# START OF Page extract
# simplifying another surds: (sqrt(3 + sqrt(5 - sqrt(13 + sqrt(48))))) / (sqrt(6) + sqrt(2)

#### nanase

##### Junior Member
I want to simplify this surds which will be equal to 1/2 on my answer, but kinda stuck on how to start the process

I have two plans in mind :
1. by multiplying with conjugates, but I think it will mess up the numerator
2. I can still change root 48 into 4 root 3, but not sure what to do next?

can I get a hint or some opening steps on how to tackle this one?
Thank you

I want to simplify this surds which will be equal to 1/2 on my answer, but kinda stuck on how to start the process
View attachment 37231
I have two plans in mind :
1. by multiplying with conjugates, but I think it will mess up the numerator
2. I can still change root 48 into 4 root 3, but not sure what to do next?
# END OF Page extract
** Tasks to complete **
a: Quote the surds thread word for word, starting with "# simplifying another" and going on through "tackle this one?".
b: Rewrite the paragraph of the surds thread that begins "I have two plans in mind" as a short bulleted list, keeping both plans and their concerns.
c: In the surds thread, what value does the poster say the expression should simplify to?
The lines after this point are separate material and have no connection to the surds thread.
# START OF Material provided
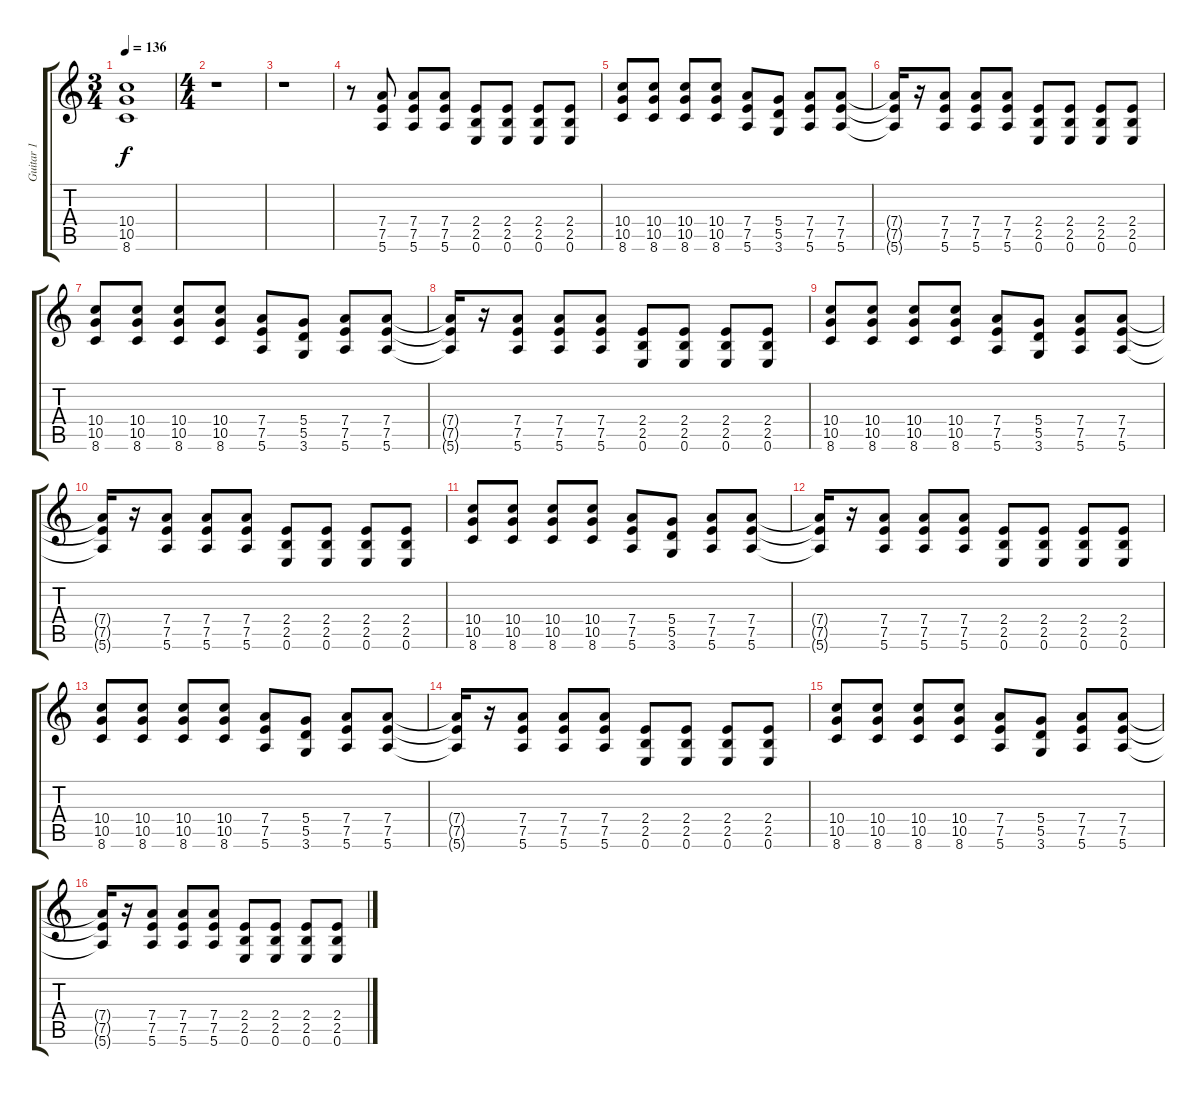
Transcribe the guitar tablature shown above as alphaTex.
# END OF Material provided
** Answers in order **
a:
# simplifying another surds: (sqrt(3 + sqrt(5 - sqrt(13 + sqrt(48))))) / (sqrt(6) + sqrt(2)

#### nanase

##### Junior Member
I want to simplify this surds which will be equal to 1/2 on my answer, but kinda stuck on how to start the process

I have two plans in mind :
1. by multiplying with conjugates, but I think it will mess up the numerator
2. I can still change root 48 into 4 root 3, but not sure what to do next?

can I get a hint or some opening steps on how to tackle this one?

b:
- Multiply by conjugates, though this may complicate the numerator.
- Rewrite root 48 as 4 root 3, with the next step still unclear.

c: 1/2